Fig. 1Total effective tool time by kind and provider.

Reference

Experiment overview

Every agent step in the trace carries a tools[] list of tool calls, each with a measured latency. This experiment attributes that latency to tool kinds and asks where the aggregate tool-execution time goes, rendering one horizontal-bar panel per provider with tools ordered by summed latency (each bar annotated with its call count n).

Method and assumptions:

Effective tool latency = tool_internal_latency_ms if present, else tool_wall_latency_ms (the shared trace_db.EFFECTIVE_TOOL_LATENCY_MS_SQL precedence; the legacy latency_ms field is not in the normalized data). Only strictly positive latencies contribute to a tool’s summed/averaged time; calls with no effective latency are counted as missing_latency_calls.
Additive over calls. Latency is summed per tool kind. Parallel tool calls are not merged into elapsed wall-clock time, so this measures attributed work, not end-to-end session time.
One row per call. We aggregate entries in tool_calls (the UNNESTed tools[]), not agent steps.
MCP tools are merged (figure only). Any tool whose name starts with mcp_ is aliased to a single mcp bucket; the long server-qualified names are individually rare. The CSV keeps the raw unaliased names.
Rare tools collapse (figure only). Tools with fewer than --min-tool-calls-for-plot provider-local calls (default 20) are summed into one Other (<N calls/tool) bar. The CSV keeps full per-tool detail — nothing is dropped from the data, only from the plot.
Exact, not sampled. Sums, counts and averages are computed over all tool calls in SQL (the old per-tool reservoir sampler is gone), so the totals are exact.

Code structure

plot.py is a thin query→shape→plot pipeline over the shared trace DuckDB:

_tool_time_query(plot_name_expr, *, by_provider) — the shared aggregation: normalizes the tool name (blank/NULL → <unknown-tool>), applies the effective-latency precedence, and emits per-bucket calls, latency_count, missing_latency, error_calls, latency_sum, plus a first-appearance first_seen ordinal for a deterministic tie-break. plot_name_expr selects the raw name (CSV) or the mcp_*→mcp alias (figure); by_provider adds the rounds.provider join.
load_tool_time(con) — global {tool_name: ToolTimeStats} for the CSV (raw names, no collapsing).
load_tool_time_by_provider(con, *, min_calls) — per-provider stats with the MCP merge done in SQL and the rare-tool collapse in Python (summing is order-independent).
plot_tool_total_time_by_kind(...) — the per-provider summed-latency panels.
write_tool_total_time_by_kind(...) — the full-detail CSV.
main() — wires the standard trace_db CLI (--db | -i/--input | -o/--output-dir) to the above and embeds the self-contained PNG sidecar.

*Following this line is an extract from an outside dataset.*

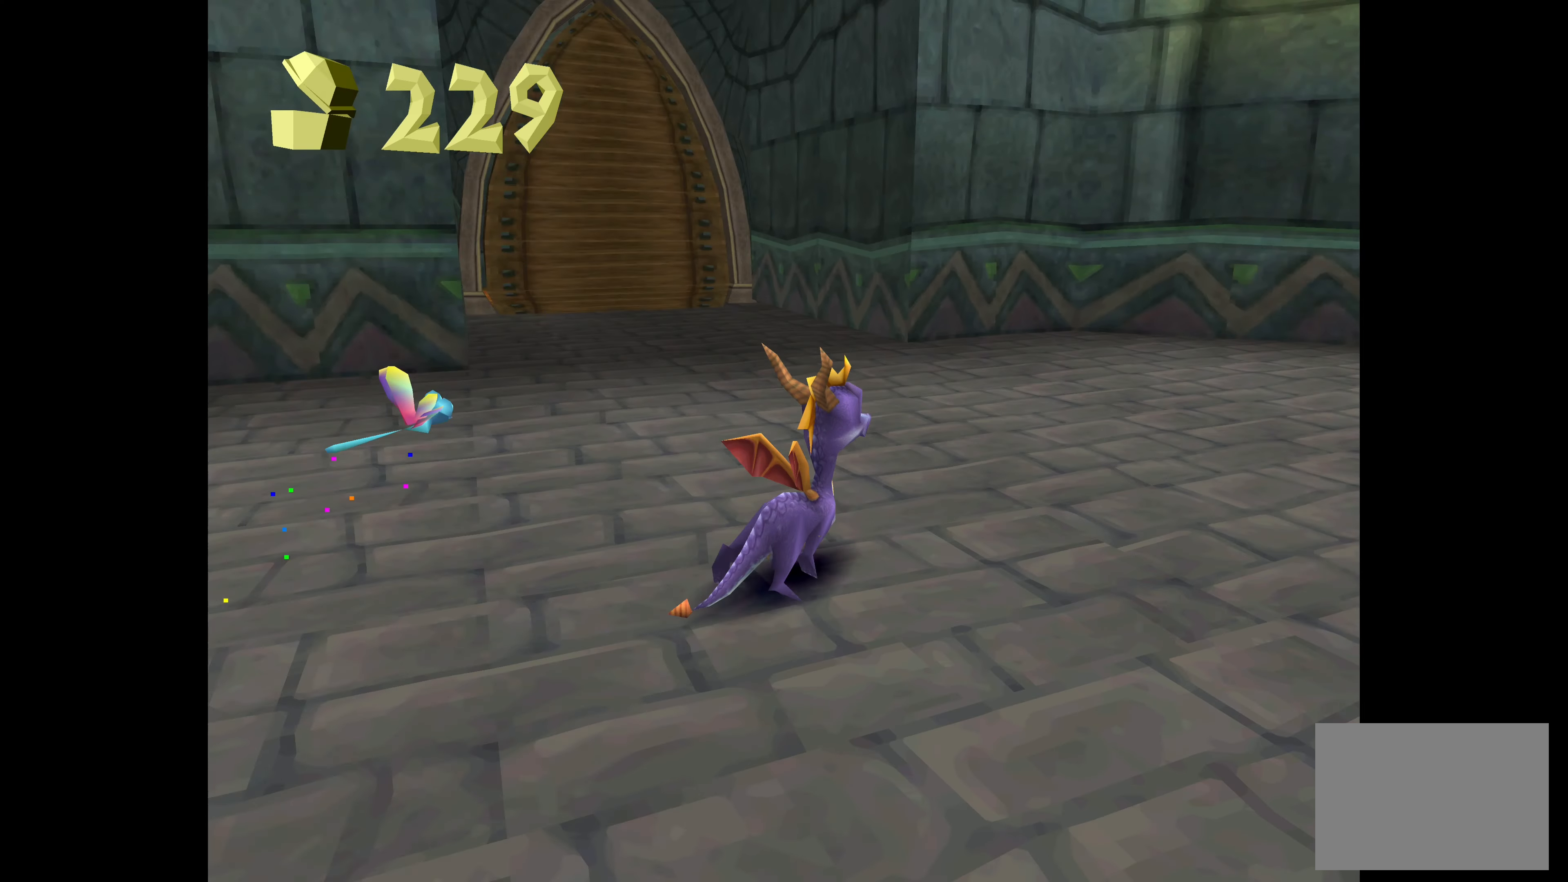
{"buttons": [], "left_stick": "up-right", "right_stick": "right", "events": []}
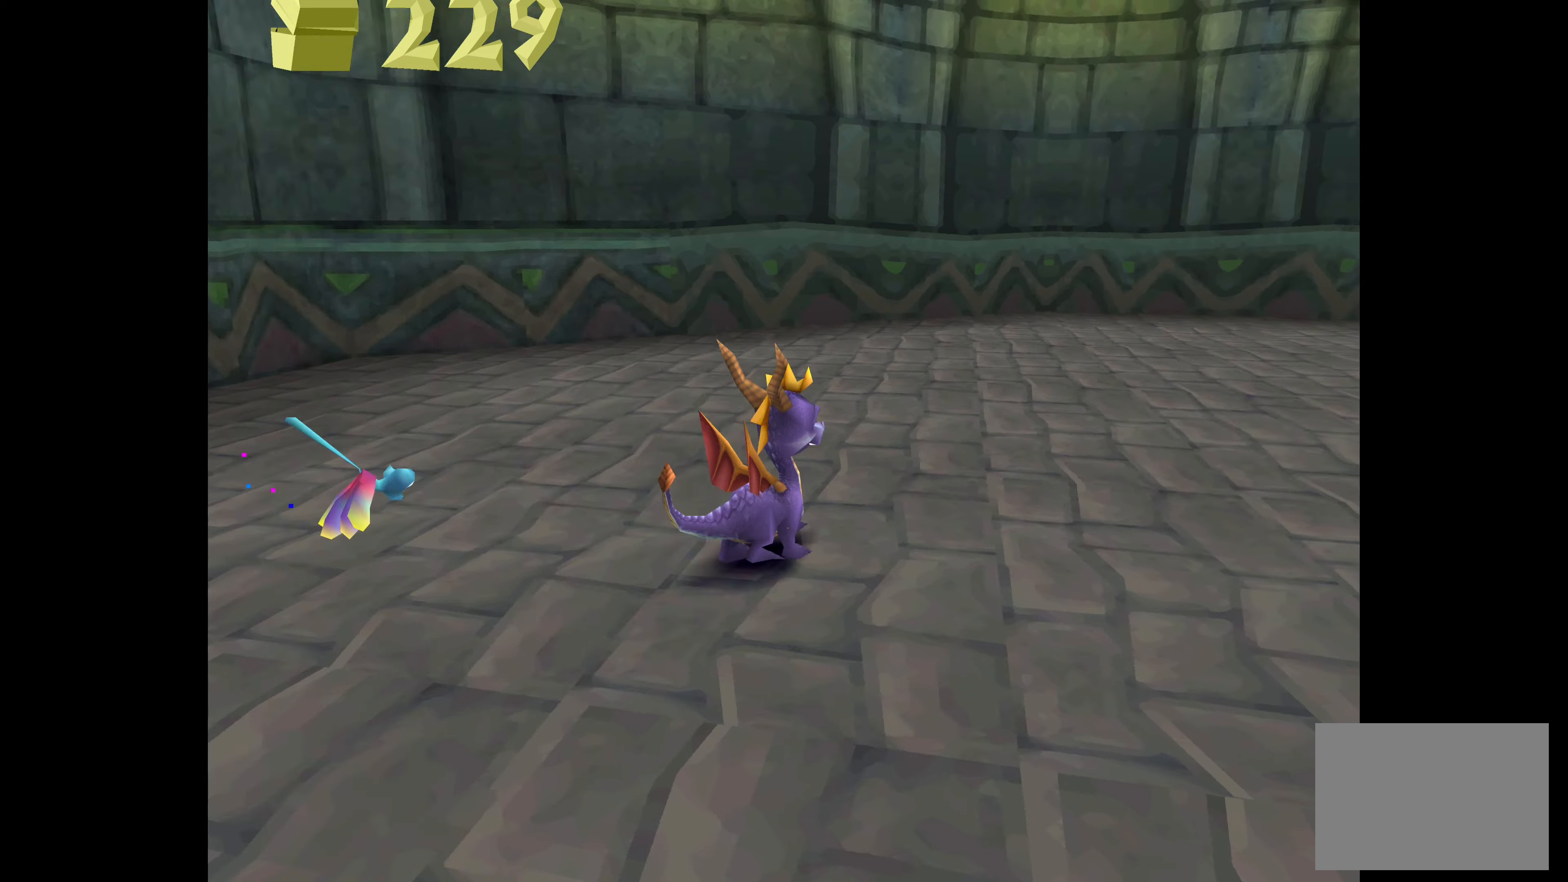
{"buttons": [], "left_stick": "up-right", "right_stick": "center", "events": [[366, "right_stick", "center"]]}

ToolTimeStats ties are broken by first_seen (min global call ordinal) so output is stable across DB builds — GROUP BY order is not. The data layer (parsing, surrogate keys, schema) lives in artifacts/utils/trace_db.py; see artifacts/utils/DB_SCHEMA.md.

Running it

# default merged trace, output next to this README
uv run python artifacts/tool_calls/tool_time_by_kind/plot.py

# a specific trace (materialized to a temp DuckDB cache on first use)
uv run python artifacts/tool_calls/tool_time_by_kind/plot.py -i trace/sample.jsonl

# a prebuilt DB (run_all.py's build-db step passes this), into a chosen dir
uv run python artifacts/tool_calls/tool_time_by_kind/plot.py --db "$TMPDIR/trace.duckdb" -o "$TMPDIR/out"

Useful flags: --top-tools (max bars per panel, default 30), --min-tool-calls-for-plot (rare-tool collapse threshold, default 20).

Outputs

Written to -o (default this folder):

tool_total_time_by_kind.png — provider-paneled total effective time per tool kind.
tool_total_time_by_kind.csv — full per-tool totals: tool_calls, valid_latency_calls, missing_latency_calls, error_calls, total_latency_ms/_s/_hours, latency_share, avg_latency_ms.

The PNG is self-contained — it embeds this README, the CSV, and the plotting code. Unpack with uv run python artifacts/utils/png_sidecar.py extract <png>.